**Records shown**:
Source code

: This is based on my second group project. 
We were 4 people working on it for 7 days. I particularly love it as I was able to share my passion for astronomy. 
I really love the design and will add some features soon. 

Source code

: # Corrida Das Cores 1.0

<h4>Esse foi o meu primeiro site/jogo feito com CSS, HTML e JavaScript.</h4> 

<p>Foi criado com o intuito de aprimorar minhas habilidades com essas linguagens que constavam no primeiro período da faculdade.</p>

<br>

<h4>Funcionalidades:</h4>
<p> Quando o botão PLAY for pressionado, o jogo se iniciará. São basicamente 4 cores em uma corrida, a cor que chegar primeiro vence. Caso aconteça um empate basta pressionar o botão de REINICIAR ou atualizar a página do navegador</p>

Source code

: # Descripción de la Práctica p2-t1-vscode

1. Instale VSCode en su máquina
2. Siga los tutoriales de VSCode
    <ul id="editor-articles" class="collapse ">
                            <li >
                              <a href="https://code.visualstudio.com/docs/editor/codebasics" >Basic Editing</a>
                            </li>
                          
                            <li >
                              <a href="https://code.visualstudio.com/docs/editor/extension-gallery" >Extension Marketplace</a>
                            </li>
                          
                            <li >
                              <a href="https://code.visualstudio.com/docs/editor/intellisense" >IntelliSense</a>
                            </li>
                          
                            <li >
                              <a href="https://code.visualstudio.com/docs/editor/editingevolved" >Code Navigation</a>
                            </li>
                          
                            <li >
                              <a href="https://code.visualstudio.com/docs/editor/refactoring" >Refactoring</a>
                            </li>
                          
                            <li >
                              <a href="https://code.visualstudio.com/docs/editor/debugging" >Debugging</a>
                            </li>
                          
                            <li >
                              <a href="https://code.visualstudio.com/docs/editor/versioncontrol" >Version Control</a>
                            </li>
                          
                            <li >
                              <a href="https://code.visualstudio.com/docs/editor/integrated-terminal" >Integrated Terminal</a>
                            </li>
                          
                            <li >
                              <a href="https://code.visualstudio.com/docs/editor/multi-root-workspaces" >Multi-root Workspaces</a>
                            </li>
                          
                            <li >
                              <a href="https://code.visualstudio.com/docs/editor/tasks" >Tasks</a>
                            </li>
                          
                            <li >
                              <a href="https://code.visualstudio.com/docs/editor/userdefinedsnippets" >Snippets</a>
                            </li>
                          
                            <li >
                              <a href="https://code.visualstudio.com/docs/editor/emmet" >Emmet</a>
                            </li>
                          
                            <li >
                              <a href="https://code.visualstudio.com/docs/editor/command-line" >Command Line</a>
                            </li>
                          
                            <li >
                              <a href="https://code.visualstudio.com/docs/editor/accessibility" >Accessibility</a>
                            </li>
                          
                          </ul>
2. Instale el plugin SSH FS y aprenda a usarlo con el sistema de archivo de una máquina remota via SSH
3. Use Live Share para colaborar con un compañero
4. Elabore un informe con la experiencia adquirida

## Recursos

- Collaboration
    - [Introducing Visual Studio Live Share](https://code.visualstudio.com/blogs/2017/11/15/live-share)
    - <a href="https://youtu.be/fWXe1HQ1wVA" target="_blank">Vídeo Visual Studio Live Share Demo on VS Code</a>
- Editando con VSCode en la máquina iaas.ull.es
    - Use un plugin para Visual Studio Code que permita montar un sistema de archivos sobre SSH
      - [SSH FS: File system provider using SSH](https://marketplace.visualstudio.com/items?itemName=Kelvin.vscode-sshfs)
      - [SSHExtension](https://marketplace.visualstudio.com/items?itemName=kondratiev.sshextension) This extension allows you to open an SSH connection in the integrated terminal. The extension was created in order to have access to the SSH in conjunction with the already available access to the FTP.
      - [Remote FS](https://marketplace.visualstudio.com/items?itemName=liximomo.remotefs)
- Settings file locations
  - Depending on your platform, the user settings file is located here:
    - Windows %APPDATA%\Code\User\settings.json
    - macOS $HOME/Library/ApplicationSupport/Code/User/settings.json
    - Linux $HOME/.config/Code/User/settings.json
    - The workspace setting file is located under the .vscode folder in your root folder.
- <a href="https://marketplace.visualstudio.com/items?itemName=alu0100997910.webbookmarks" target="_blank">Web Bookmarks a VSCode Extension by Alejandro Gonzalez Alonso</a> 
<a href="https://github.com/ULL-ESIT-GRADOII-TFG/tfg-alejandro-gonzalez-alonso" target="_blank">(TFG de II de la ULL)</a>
* * *
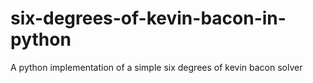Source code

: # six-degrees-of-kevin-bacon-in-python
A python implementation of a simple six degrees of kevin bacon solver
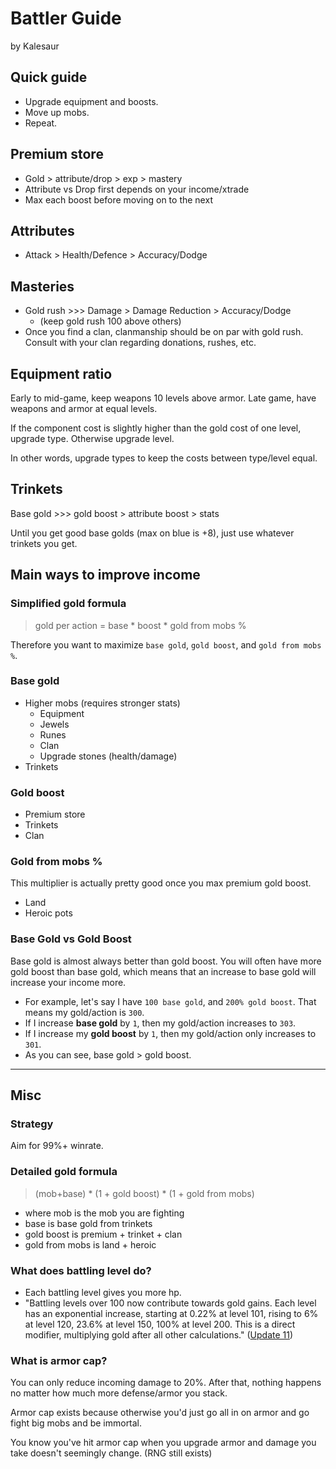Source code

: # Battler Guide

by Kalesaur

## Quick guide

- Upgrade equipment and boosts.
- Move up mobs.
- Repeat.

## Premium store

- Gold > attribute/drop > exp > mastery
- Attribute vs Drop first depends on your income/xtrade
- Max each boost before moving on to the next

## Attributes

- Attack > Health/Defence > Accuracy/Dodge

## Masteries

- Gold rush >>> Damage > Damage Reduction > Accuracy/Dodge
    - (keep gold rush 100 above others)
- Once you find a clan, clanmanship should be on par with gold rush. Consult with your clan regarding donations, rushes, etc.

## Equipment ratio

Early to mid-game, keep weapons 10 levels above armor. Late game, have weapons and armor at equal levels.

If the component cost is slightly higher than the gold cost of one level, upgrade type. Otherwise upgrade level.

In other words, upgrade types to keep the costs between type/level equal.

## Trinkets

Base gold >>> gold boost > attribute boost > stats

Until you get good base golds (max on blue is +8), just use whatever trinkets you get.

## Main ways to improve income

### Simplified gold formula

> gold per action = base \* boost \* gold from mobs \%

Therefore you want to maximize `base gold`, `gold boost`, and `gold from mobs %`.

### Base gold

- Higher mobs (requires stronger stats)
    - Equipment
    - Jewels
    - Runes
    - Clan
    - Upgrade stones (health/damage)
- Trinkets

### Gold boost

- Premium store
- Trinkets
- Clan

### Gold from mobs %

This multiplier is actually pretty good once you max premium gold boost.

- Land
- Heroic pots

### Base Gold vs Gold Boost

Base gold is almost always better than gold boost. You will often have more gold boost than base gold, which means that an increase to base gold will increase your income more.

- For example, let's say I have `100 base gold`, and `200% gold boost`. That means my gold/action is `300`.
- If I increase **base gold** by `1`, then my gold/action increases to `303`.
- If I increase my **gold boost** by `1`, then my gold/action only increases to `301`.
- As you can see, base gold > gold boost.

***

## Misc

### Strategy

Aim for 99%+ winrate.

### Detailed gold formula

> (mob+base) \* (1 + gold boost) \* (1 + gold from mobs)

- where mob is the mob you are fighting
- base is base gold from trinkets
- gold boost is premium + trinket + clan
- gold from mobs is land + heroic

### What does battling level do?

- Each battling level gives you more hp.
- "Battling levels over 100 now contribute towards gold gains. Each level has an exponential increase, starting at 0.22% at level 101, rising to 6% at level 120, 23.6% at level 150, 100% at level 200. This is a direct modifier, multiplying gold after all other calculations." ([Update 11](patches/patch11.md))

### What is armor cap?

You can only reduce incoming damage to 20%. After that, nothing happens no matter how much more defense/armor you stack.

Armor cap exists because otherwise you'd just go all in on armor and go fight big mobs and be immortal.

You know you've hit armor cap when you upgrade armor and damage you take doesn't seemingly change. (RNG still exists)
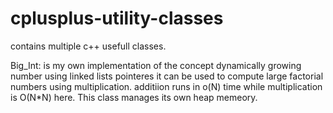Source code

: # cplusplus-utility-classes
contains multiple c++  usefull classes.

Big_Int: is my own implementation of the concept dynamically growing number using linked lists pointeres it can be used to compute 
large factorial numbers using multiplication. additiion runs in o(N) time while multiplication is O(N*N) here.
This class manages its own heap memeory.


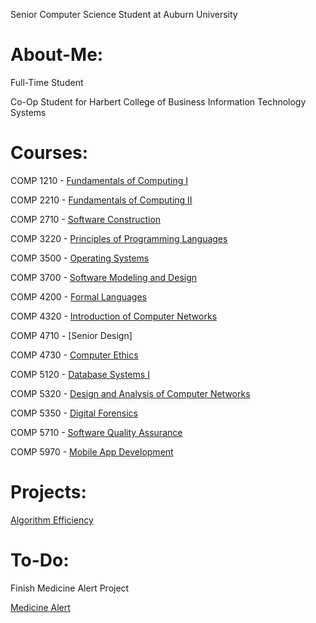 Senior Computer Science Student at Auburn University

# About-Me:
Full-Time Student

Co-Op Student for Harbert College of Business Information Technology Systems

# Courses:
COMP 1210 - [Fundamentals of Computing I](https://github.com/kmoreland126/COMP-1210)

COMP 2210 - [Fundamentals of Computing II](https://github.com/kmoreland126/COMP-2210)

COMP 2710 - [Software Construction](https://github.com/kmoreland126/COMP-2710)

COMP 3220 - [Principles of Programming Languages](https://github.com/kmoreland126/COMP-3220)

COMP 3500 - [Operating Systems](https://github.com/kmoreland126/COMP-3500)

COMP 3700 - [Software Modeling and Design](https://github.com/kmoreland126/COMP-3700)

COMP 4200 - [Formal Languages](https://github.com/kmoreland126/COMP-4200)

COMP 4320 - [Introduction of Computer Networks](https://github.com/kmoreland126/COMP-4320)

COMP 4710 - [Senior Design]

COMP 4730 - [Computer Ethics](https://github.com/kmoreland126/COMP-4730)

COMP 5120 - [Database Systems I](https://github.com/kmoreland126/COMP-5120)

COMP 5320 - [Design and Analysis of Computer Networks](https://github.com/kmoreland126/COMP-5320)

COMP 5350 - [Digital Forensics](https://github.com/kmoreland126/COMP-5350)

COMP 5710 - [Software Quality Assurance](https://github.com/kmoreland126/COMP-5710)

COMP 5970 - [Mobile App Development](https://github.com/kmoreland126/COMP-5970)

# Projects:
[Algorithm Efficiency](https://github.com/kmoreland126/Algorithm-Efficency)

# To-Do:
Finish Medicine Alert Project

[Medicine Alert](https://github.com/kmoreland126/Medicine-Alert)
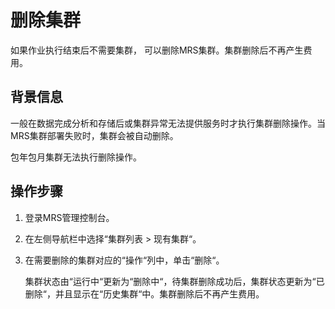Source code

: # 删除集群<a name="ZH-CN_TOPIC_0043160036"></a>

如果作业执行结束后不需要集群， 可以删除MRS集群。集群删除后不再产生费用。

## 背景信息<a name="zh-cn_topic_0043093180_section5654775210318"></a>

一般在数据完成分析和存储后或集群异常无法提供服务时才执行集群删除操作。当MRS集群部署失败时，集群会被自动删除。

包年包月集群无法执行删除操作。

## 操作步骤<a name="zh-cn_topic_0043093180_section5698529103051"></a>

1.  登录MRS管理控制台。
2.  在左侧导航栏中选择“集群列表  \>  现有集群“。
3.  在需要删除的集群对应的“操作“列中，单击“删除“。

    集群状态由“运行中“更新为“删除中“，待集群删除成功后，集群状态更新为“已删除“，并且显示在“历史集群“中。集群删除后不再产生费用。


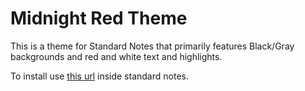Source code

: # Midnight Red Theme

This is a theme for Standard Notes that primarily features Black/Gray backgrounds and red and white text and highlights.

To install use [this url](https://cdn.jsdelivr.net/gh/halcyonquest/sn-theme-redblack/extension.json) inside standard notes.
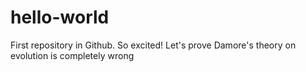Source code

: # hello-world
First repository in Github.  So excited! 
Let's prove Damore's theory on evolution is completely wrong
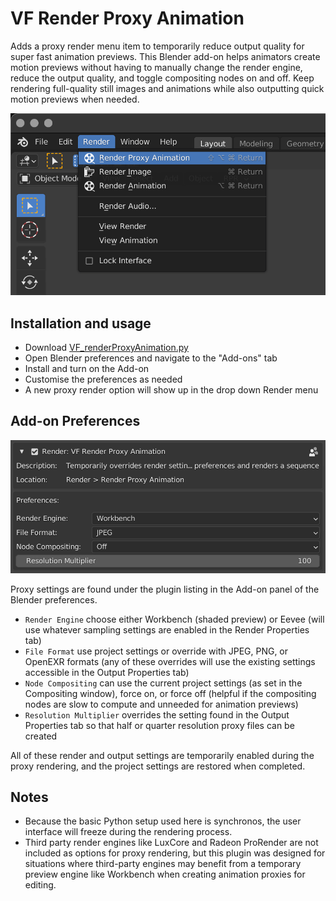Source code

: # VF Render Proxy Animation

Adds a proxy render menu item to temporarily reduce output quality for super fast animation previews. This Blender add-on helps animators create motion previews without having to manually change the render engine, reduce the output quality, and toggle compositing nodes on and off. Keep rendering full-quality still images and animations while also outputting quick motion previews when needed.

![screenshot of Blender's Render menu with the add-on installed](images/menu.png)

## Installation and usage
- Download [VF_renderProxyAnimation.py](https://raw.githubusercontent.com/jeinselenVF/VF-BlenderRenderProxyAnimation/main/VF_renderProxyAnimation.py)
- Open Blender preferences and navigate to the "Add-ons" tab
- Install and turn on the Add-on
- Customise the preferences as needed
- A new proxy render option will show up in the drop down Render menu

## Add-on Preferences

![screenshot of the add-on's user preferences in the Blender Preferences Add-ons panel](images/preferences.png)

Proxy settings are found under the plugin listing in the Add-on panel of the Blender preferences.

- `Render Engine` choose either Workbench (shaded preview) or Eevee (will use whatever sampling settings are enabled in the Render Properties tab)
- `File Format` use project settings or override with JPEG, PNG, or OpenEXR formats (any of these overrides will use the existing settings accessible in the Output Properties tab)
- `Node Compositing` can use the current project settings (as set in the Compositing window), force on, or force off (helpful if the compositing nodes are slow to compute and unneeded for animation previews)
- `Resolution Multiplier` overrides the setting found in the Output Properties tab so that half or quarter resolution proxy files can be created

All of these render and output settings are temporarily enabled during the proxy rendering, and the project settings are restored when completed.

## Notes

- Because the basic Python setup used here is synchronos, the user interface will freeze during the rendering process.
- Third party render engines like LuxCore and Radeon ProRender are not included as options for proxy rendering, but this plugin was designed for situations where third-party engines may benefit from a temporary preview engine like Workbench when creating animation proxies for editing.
==
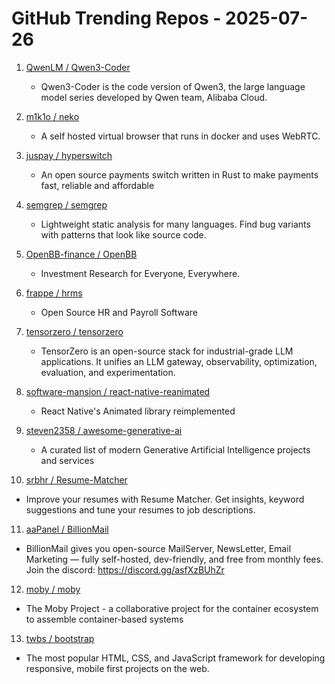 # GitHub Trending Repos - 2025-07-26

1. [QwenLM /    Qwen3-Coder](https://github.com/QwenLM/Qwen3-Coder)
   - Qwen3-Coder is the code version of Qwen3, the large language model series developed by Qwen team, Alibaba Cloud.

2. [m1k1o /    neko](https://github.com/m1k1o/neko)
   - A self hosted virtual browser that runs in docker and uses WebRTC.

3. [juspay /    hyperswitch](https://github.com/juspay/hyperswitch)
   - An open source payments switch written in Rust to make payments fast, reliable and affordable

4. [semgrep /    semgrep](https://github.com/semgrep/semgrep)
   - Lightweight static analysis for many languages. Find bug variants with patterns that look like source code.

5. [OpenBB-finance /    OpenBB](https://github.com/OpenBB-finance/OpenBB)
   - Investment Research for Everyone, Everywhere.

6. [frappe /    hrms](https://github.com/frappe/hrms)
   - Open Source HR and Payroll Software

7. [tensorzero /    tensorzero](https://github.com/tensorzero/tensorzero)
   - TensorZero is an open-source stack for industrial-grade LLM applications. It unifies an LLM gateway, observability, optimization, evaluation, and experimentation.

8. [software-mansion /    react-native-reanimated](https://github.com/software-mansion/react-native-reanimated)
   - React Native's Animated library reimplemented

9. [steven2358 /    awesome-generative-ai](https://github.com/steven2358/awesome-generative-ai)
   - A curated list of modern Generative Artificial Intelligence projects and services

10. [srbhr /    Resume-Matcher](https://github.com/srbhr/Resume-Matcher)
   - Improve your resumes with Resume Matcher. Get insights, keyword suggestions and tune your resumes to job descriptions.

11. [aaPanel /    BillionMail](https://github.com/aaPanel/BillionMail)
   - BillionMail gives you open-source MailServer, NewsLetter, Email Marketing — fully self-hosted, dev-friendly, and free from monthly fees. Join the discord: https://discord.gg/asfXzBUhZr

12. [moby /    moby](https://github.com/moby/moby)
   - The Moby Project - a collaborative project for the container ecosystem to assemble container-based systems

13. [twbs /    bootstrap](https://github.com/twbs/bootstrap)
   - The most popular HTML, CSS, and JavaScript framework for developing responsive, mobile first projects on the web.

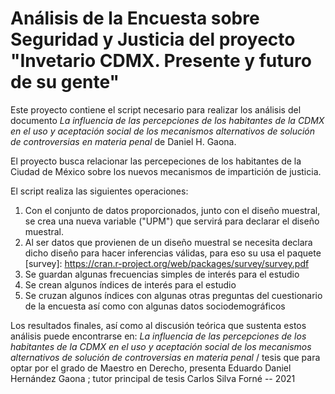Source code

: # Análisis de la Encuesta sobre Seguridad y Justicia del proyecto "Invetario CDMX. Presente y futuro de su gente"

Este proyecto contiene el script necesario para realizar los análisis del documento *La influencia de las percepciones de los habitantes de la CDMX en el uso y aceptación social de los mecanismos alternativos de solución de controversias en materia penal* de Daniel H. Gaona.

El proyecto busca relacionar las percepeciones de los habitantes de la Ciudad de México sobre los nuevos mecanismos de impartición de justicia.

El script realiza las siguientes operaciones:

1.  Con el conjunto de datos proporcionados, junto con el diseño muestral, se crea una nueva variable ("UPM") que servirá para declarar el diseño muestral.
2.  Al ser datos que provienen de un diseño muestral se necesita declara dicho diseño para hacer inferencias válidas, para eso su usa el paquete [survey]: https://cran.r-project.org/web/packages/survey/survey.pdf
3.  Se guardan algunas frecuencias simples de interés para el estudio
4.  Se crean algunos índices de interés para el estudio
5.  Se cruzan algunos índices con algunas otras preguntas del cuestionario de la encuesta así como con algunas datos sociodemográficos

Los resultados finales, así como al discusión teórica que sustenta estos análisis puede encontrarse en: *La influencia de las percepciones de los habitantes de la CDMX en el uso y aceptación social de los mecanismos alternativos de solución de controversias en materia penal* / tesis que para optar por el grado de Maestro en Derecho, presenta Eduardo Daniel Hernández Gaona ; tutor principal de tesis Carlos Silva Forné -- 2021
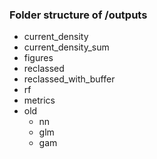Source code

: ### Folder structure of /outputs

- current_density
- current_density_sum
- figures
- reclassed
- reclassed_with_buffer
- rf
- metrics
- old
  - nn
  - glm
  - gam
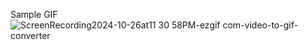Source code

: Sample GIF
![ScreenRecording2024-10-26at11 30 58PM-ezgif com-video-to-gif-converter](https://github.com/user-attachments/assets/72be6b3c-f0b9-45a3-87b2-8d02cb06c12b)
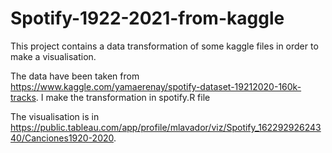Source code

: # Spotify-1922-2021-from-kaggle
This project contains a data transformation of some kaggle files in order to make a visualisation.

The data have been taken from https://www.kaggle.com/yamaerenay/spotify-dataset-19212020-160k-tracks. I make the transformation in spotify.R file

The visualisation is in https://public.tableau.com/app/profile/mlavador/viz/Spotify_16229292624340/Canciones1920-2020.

**Work instruction**: Go line by line through the data above and count those holding "your"; report the number alone.

**Task result**: 6